Bu sayfayı yazdır

Esad Efendi

Esad Efendi, Seyyiddir. “Sahhâflarşeyhizâde” diye meşhurdur. 1264 [m. 1848] senesinde vefât etmiştir. Mevlânâ Hâlid-i Bağdâdî hazretlerinin talebelerindendi. (Üss-i zafer) târîh kitâbı çok kıymetlidir. Başka eserleri de vardır. Mevlânâ Hâlid-i Bağdâdî hazretlerinin Seyyid Esad Efendiye yazdığı Arabî mektûbun bir kısmı şöyledir: 

“Sıhhatte olduğunuzu bildiren mektûbunuz geldi. İnkârcıların çok olmasına rağmen, bu yolda ve sünnet-i seniyye üzere sebatınızı, devamınızı ifâde etmeniz bizi sevindirdi. Bu sebeple Allahü teâlâya tekrar tekrar hamd ettim. Hakkulyakîn sırlarından habersiz olan bazılarının, evliyâya kalben bağlanmayı bid’at saydıkları, aslı ve esâsı olmadığını iddia ettikleri, bu fakirin kulağına geldi. Hakîkat asla onların dedikleri gibi değildir. Bilâkis kalben bağlılık Müceddidiyye yolunun mühim bir esâsıdır. Hattâ o, Kur’ân-ı kerîme ve Resûlullah efendimizin sünnet-i seniyyesine tam bir şekilde yapıştıktan sonra, maksûda kavuşturacak yolların en büyüğüdür. Büyüklerimizden bazısı tasavvuf yoluna kavuşmak için, sâdece kalb ile bağlılıkla yetinmemişlerdir. Fenâ-fillah mertebesinin başlangıcı olan hocada fâni olmaya en çabuk ve kolay götüren yol olduğunu kesin bir şekilde ifâde etmişlerdir. 

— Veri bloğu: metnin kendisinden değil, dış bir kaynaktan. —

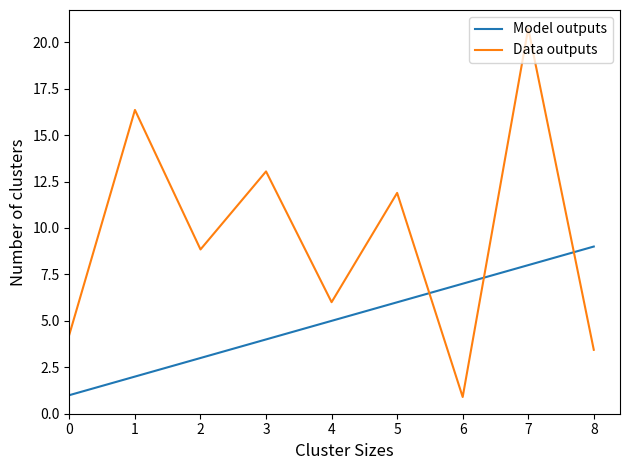

True or false: Model outputs has more than 2 points higher than both neighbors.

False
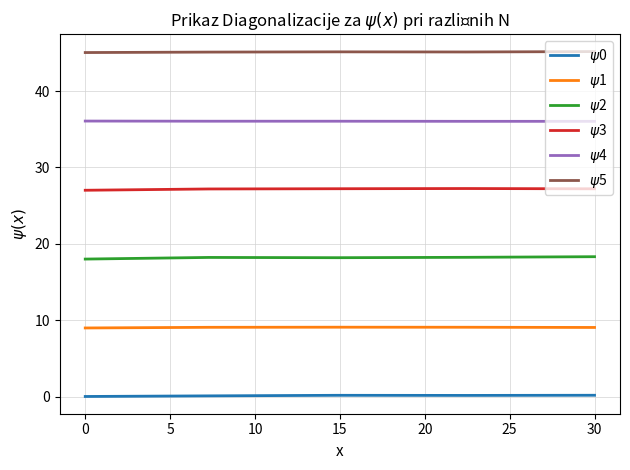

List the series in order of their peak value, highest first.

$\psi$5, $\psi$4, $\psi$3, $\psi$2, $\psi$1, $\psi$0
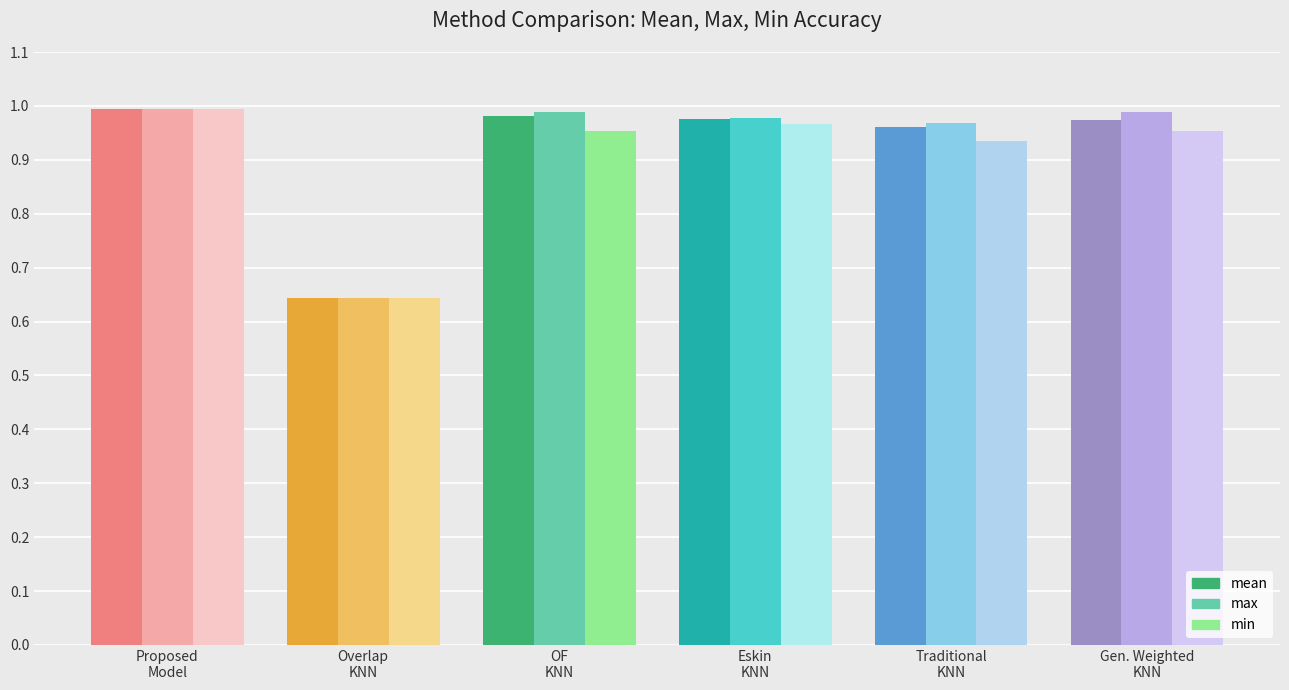

What is the minimum value shown in the chart?

0.6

Tasavvuf yolunun büyüklerinden, Hâce Ahrâr diye bilinen, Şeyh Ubeydullah-i Ahrâr şöyle buyurdu: “Sâdıklarla beraber olmak Kur’ân-ı kerîmde emrolunmuştur. Onlarla beraber olmak, hem sûreten hem de manen olur... Bu husûs, ehlince malum ve meşhûrdur. Reşahât kitabında, tafsilatlı olarak yazılmıştır. Sanıyorum, kalben bağlanmayı kabûl etmeyenler, onu ıstılâh manası ile düşünmediler. Eğer bu husûsu ıstılâh manası (tasavvuftaki manası) ile düşünselerdi, onu inkâr etmezlerdi. Çünkü tasavvufta kalben bağlılık, talebenin edeb üzere olması ve hocasının huzûrunda olduğu gibi, gıyabında da ondan feyz alması için, sûretini çok hatırında tutmakla fenâ-fillah mertebesinde olan hocasının rûhâniyetinden yardım istemektir. 

TAM BİR HUZUR İÇİN... 

Talebe hocasının sûretini hatırına getirmek sûretiyle tam bir huzûra kavuşur ve kalbi nûrlanır. Bu sebeple kötü işlerden sakınır. Kalben bağlılığın bu manada inkârı düşünülemez. Bunu ancak Allahü teâlânın, alnını hüsran ile mühürlediği kimselerden başkası inkâr etmez. Bu şekilde saadette mahrûm olmaktan ve gazâba uğramaktan Allahü teâlâya sığınım.”